Hablando en criollo, quizás no exista período más fructífero para un escritor que aquel en que descubre los libros que construyen su zona. Momentos de lectura que marcan el campo donde su obra se extenderá a lo largo de su vida, lo sepa él o no. Por supuesto, esa zona está hecha tanto de lo que desea como de lo que ignora (y tal vez la ignorancia sea el punto de deseo más poderoso, porque extiende como la garra suave de un sueño la figura del anhelo futuro). Los libros leídos, esos que causan la impresión más poderosa, pueden, con el tiempo, disipar en el recuerdo el efecto consciente de su influjo, y allí es como mejor operan.

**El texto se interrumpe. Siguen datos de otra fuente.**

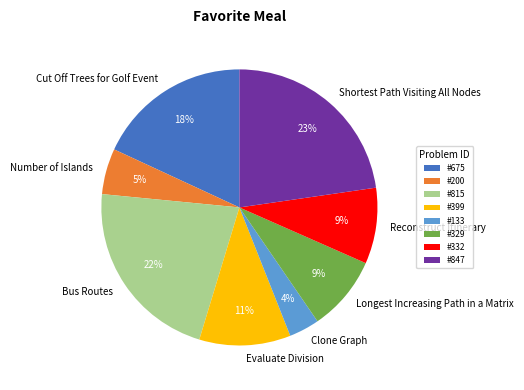

To the nearest percent, what is the difference between the largest and smallest slice percentages?

19%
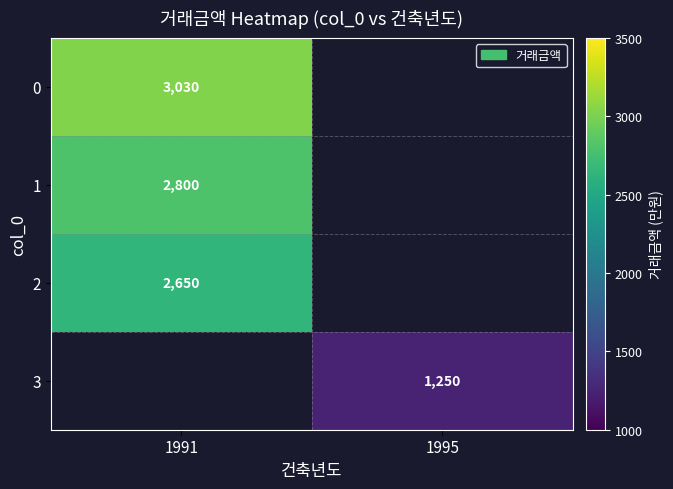

Is the value of 0 at 1991 greater than the value of 1 at 1991?

Yes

Escribir, en el fondo, es escribir la obra de otro, solo que éste otro está hecho de incontables fragmentos de autores distintos, de frases o palabras que impactaron en el momento justo, de imágenes o escenas o situaciones que se van deslizando de tal modo que apenas resultan narrables. La literatura es un solo libro múltiple extendido como un tapiz brillante, solar.

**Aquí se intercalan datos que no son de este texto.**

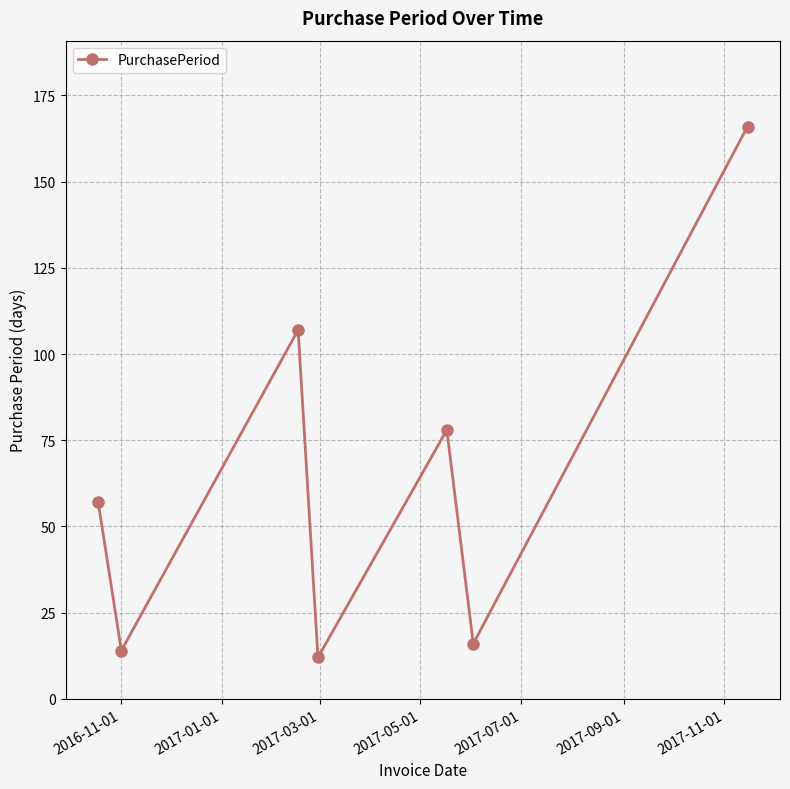

What is the value of the 3rd point from the left?

107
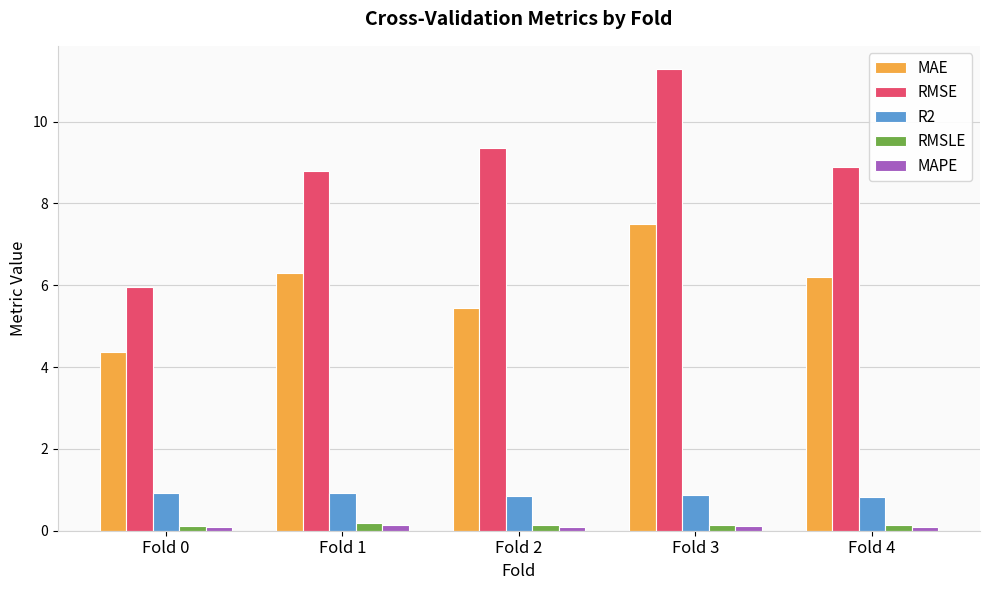

What is the sum of all MAPE values?

0.5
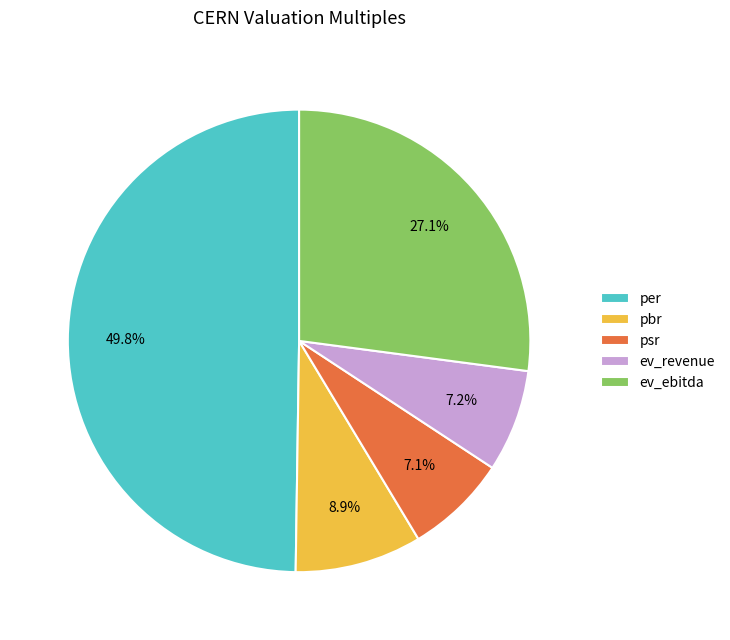

Does ev_ebitda represent more than half of the total?

No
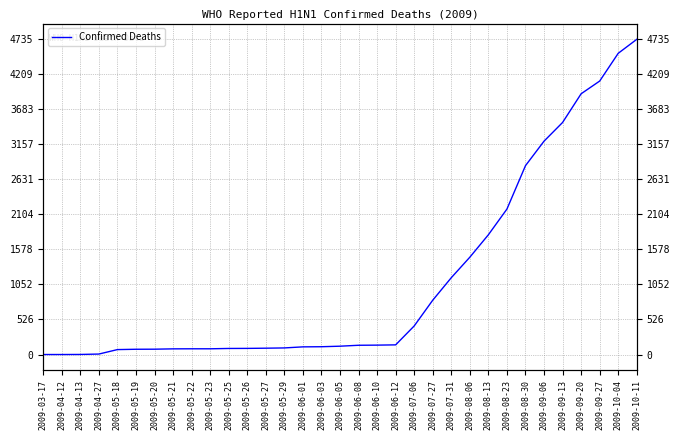

List the labels in order of value, largest first.

2009-10-11, 2009-10-04, 2009-09-27, 2009-09-20, 2009-09-13, 2009-09-06, 2009-08-30, 2009-08-23, 2009-08-13, 2009-08-06, 2009-07-31, 2009-07-27, 2009-07-06, 2009-06-12, 2009-06-10, 2009-06-08, 2009-06-05, 2009-06-03, 2009-06-01, 2009-05-29, 2009-05-27, 2009-05-26, 2009-05-25, 2009-05-22, 2009-05-23, 2009-05-21, 2009-05-20, 2009-05-19, 2009-05-18, 2009-04-27, 2009-04-13, 2009-03-17, 2009-04-12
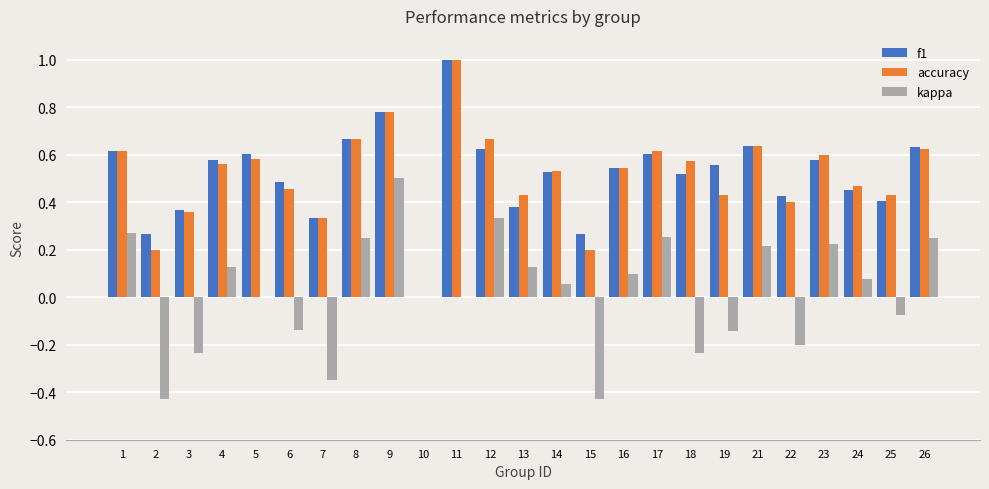

Is the value of kappa at 22 greater than the value of f1 at 6?

No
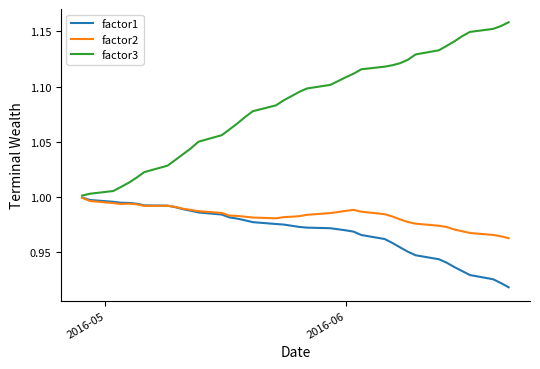

Which series has the widest spread of values?

factor3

Me acuerdo como si fuera ayer de una entrevista que en la revista-libro Lecturas Críticas le hicieron a Osvaldo Lamborghini hace ya, ¿cuarenta años? Lamborghini decía dos cosas que me llamaron mucho la atención: “Hay que sacar al artista del lugar de boludo en que se lo ha puesto”, formulación que para mí resultaba misteriosa, porque no imaginaba a un actor colectivo dirigido a manipular el imaginario social para pensar en los artistas de un modo determinado (y entendí mucho después lo que Lamborghini quería decir), y otra frase, también singular, y que no puedo citar textualmente: “Cuando Rimbaud dice que se va para allá (Africa), nosotros tenemos que leer que se viene para acá”. Es decir, cuando un europeo dice que del centro del mundo se va a un extremo, nosotros (los argentinos) no deberíamos ubicarnos imaginariamente en Francia, identificarnos con el autor y pensar en un viaje exótico, sino pensar que él viene hacia nosotros, tan exóticos también por distantes.